#### Work request
In the records that follow, find each line with the word "Vikan" and copy it.

Excerpts from a dataset:

────

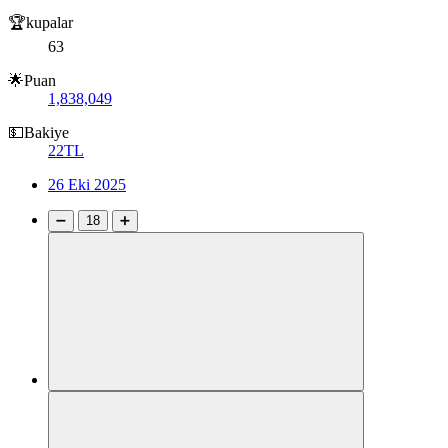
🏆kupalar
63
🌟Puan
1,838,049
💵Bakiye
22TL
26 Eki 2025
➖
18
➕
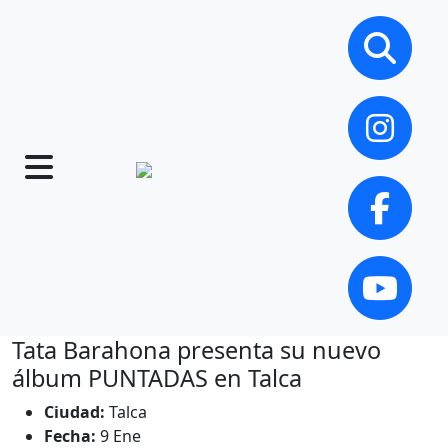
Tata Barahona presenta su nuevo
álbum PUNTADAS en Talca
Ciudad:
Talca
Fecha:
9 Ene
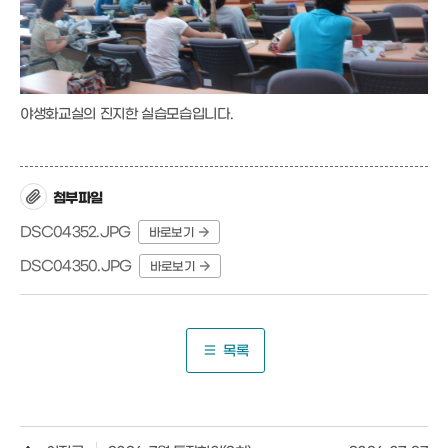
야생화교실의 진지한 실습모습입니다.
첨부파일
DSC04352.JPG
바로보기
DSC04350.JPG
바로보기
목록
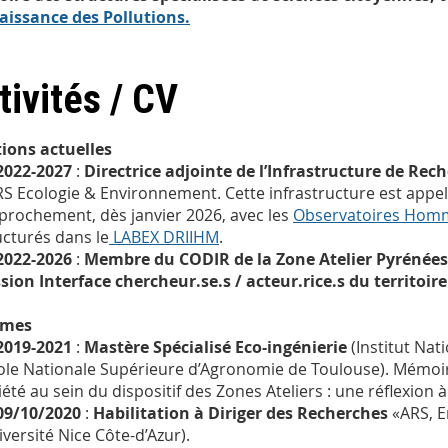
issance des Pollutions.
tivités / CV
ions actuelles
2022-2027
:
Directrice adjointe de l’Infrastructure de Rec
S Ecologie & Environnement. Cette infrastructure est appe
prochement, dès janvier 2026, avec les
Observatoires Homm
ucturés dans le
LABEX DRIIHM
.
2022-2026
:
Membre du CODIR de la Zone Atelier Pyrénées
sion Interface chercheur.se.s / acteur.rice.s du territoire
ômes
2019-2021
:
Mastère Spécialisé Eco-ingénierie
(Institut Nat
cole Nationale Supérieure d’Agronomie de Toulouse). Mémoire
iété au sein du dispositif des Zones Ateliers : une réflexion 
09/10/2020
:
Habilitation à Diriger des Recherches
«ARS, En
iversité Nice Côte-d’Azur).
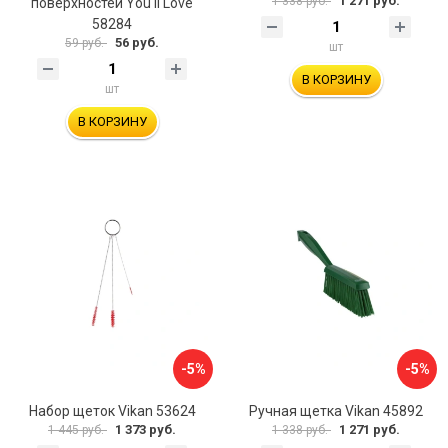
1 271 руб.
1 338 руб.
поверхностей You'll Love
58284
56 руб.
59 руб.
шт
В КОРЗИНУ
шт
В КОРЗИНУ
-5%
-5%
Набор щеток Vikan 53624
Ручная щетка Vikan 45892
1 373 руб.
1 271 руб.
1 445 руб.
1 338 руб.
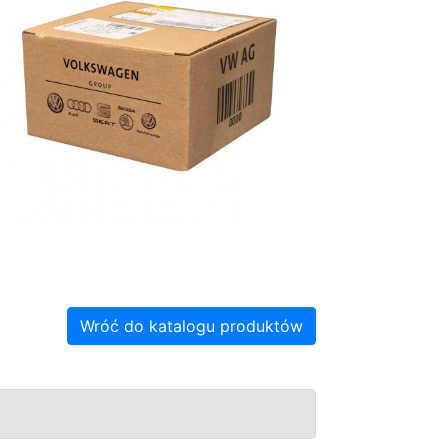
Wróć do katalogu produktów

────

#### Solution to the problem
Набор щеток Vikan 53624
Ручная щетка Vikan 45892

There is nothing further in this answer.